Nazareno diviso
Separazione delle carriere, Morando apre la crepa nel Pd: “Riforma sacrosanta che la sinistra voleva”
La riforma Nordio, come l'abolizione del reato di abuso d'ufficio, spacca il partito di Schlein. Da una parte le crociate ideologiche per inseguire i 5Stelle, dall'altra il buon senso e il realismo
Pd diviso anche sul dossier giustizia, tra i padri nobili del Nazareno non manca chi, come Enrico Morando, tira le orecchie alla segretaria Schlein sulla separazione delle carriere. “Non è un attentato alla Costituzione e dire sì alla riforma voluta dal centrodestra significa essere coerenti con l’impostazione che la sinistra ha avuto anche quando ha votato la modifica dell’articolo 111 della Costituzione”. Così Morando a muso duro intervistato da La Stampa. Tessera in tasca, già parlamentare Pds, Ds, Pd, smonta pezzo per pezzo il muro innalzato dalla sinistra contro la riforma Nordio nel nome di un’ideologia giacobina. Ma l’eretico non è lui – sottolinea.

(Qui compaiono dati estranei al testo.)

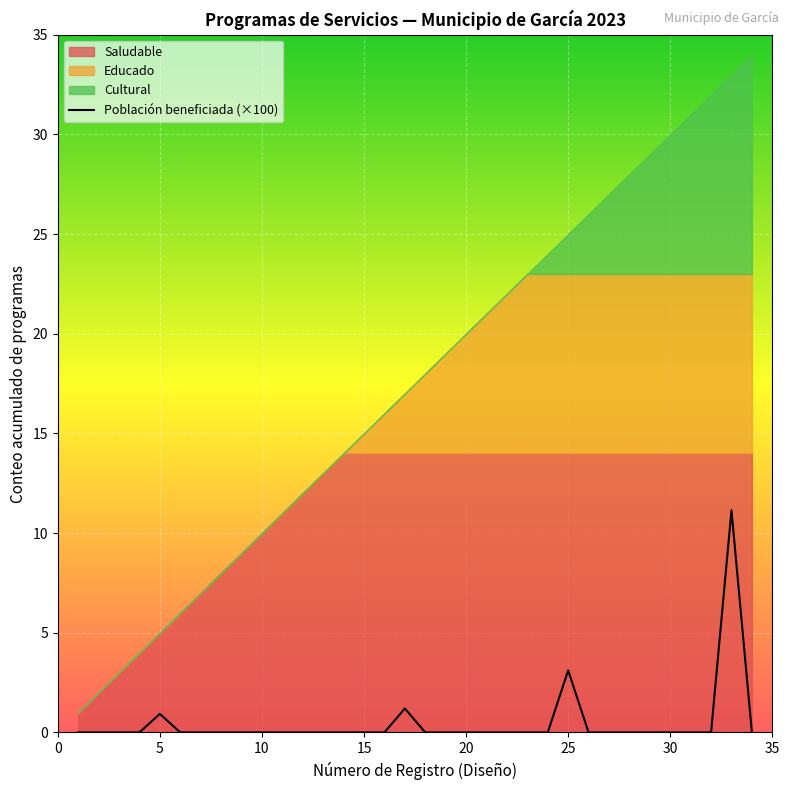

The value of Población beneficiada (×100) at 10 is 6.7. True or false?

False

Morando tira le orecchie a Schlein: la riforma Nordio è legittima
“In realtà è la decisione di dire no, in modo pressoché pregiudiziale, che si discosta dall’elaborazione che negli anni abbiamo fatto su questo tema. Oggi forse in troppi lo dimenticano, ma noi nel 1999 facemmo la riforma dell’articolo 111 della Costituzione, introducendo il giusto processo…». Quell’articolo – ricordo Morando – stabilisce il principio della parità tra accusa e difesa. Respinto anche il racconto delle opposizioni che con la riforma il pm viene sottomesso al governo. “Bisogna chiedersi: la separazione delle carriere in sé è lesiva di qualche norma costituzionale, in particolare di quella sull’autonomia e indipendenza della magistratura? È prodromica alla subordinazione del magistrato requirente all’esecutivo? La risposta è no. Non lo dico io, lo ha detto la Corte costituzionale nel 2000, ammettendo il primo referendum sulla separazione delle carriere. Quindi dire che si scivolerebbe verso una subordinazione del pm all’esecutivo è un pessimo argomento”.

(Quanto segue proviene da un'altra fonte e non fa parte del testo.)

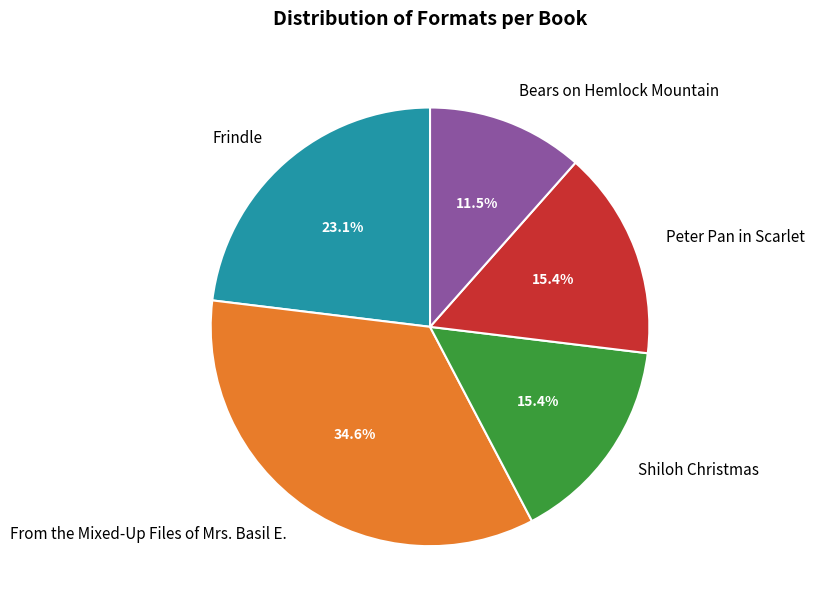

Count the number of slices in the pie.

5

Attenzione a usare il referendum come clava politica
Ancora peggio, secondo Morando, la scelta di Pd, Avs e M5s di usare il referendum confermativo per sfidare Meloni. Guai a usare il quesito come clava politica. “Recentemente abbiamo fatto un’esperienza non proprio positiva di referendum sostenuti non per il merito ma per il significato politico generale, il referendum sul jobs act. I numeri dei referendum si leggono dicendo: ha vinto il “sì” o il “no”? Se il quorum è mancato – sottolinea Morando – è evidente che è stata una battaglia sbagliata. Ci si può inventare tutte le elucubrazioni che si vuole, ma quanti esempi ci vogliono per capire che contare i ‘sì’ o i ‘no’ come se fossero voti a un partito è esercizio arduo?”.
Sull’abuso d’ufficio il corto circuito con i sindaci dem
Sul terreno minato della giustizia non è la prima volta che nel Pd si registrano crepe profonde. Da una parte le crociate ideologiche, dall’altra il buon senso. Un caso su tutti l’abolizione del reato d’abuso d’ufficio contrastata dal Nazareno che urlava alla fine della diga anti-corruzione mentre i sindaci dem, primo tra tutti Matteo Ricci, brindavano alla “vittoria” per sanare la sindrome della “paura della firma” che rischia il congelamento degli atti amministrativi. Anche allora, come oggi, Elly Schlein avrebbe fatto meglio a connettersi con la realtà ascoltando di più i propri amministratori, invece che assecondare le smanie e i capricci massimalisti dei 5Stelle.